Investing.com - The dollar continued to fall to four-month lows against other major currencies on Friday, despite U.S. economic data.
The U.S. dollar index, which measures the greenback’s strength against a trade-weighted basket of six major currencies, was down 0.65% at 91.06 by 11:08 a.m. ET (16:08 GMT), not far from a fresh four-month low of 91.03 hit earlier in the session.
The U.S. Commerce Department said that retail sales rose 0.4% in December, in line with expectations. Core retail sales, which exclude automobile sales, increased by 0.4%, also in line with expectations.
A separate report showed that that the U.S. consumer price index rose 0.1% in December, below forecasts for a 0.2% increase.
Core CPI, which excludes food and energy costs, rose 0.3% last month, above expectations for a 0.2% gain.

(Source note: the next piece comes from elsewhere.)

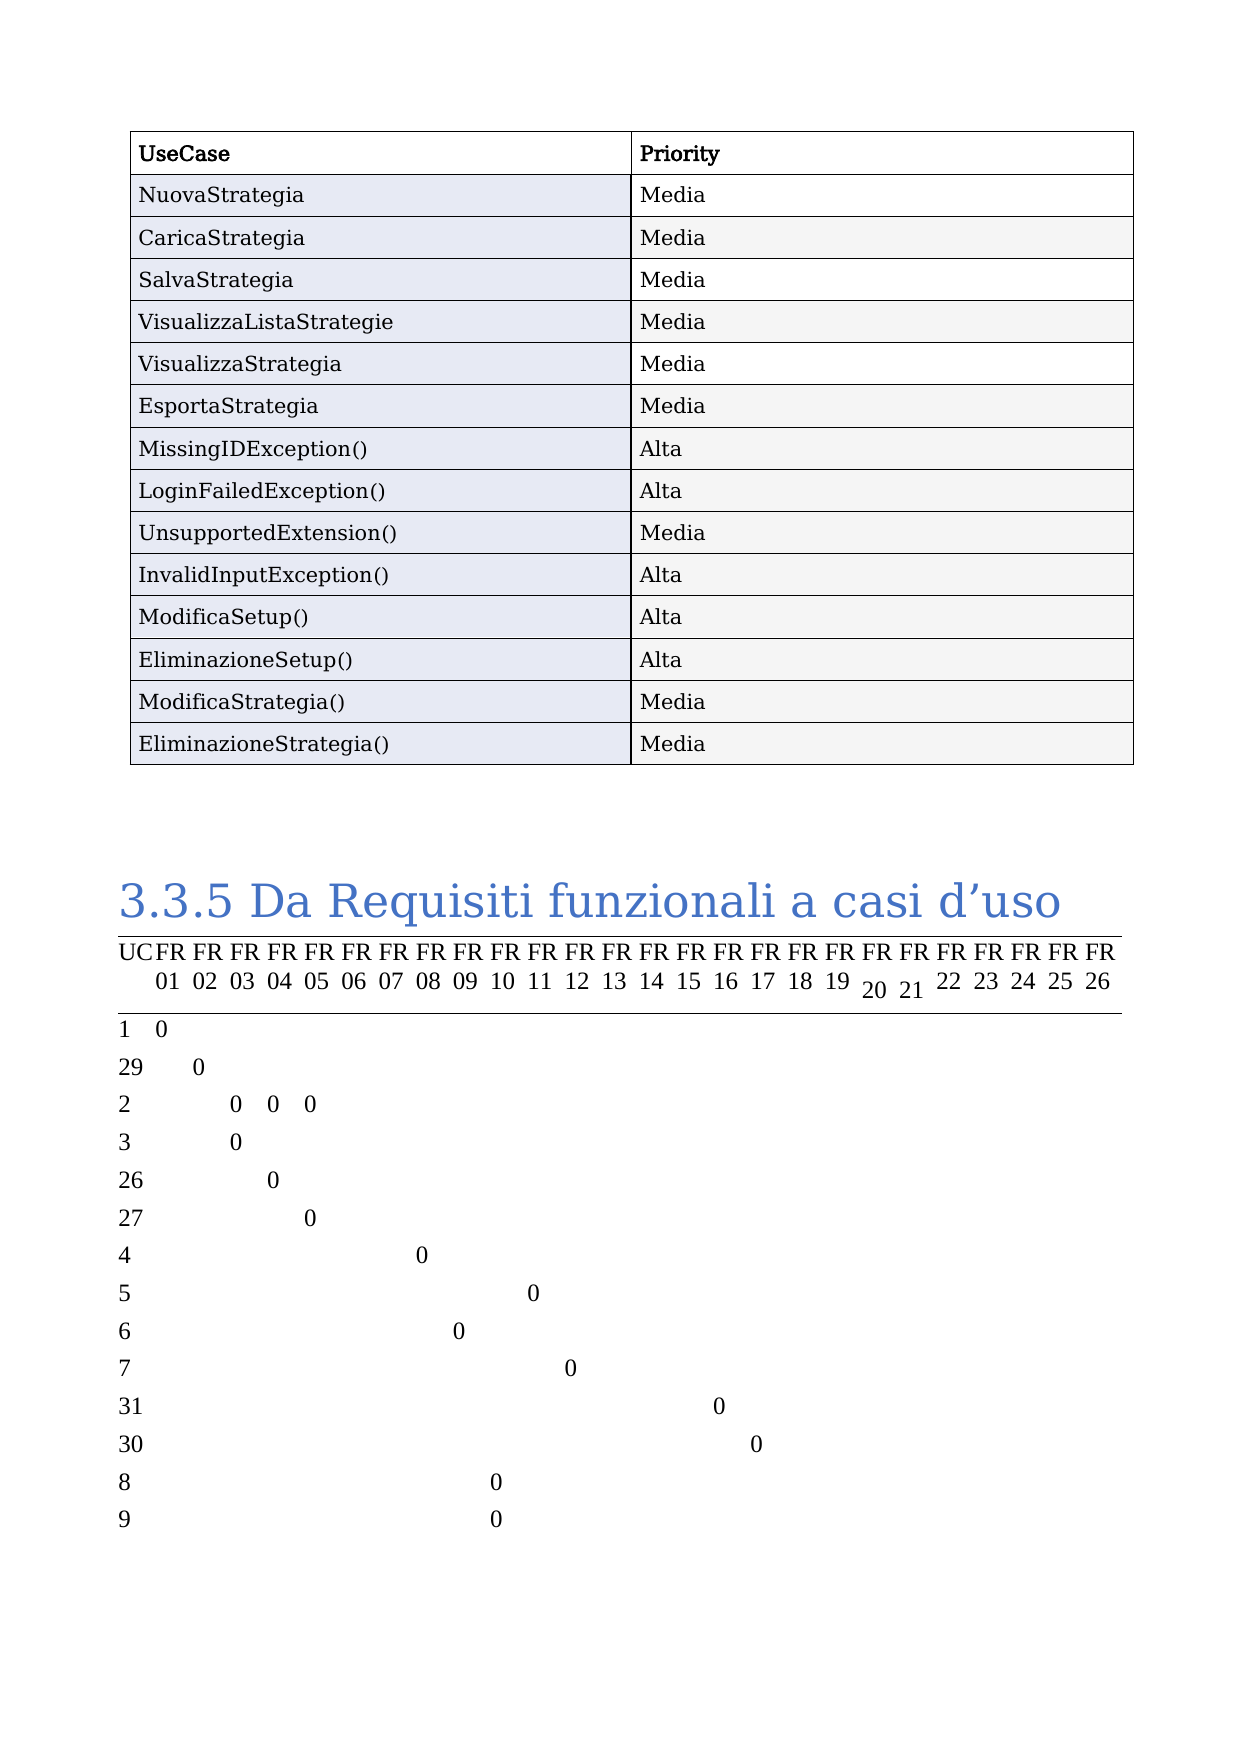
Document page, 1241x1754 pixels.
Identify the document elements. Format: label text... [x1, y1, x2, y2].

Elsewhere, the euro and pound rose due to the weaker dollar. EUR/USD was up 0.93% to 1.2144 while GBP/USD surged 1.09% to 1.3684.
The euro was also supported by the European Central Bank saying it could consider a gradual shift in guidance from early 2018, according to the minutes of its December meeting.
The yen was slightly lower, with USD/JPY up 0.09% at 111.37, while USD/CHF down 0.41% to 0.9718.
The Australian and New Zealand dollars recovered slightly with AUD/USD down 0.06% at 0.7886 from an earlier low of 0.7851 and with NZD/USD retreating 0.30% to 0.7240 from 0.771 before.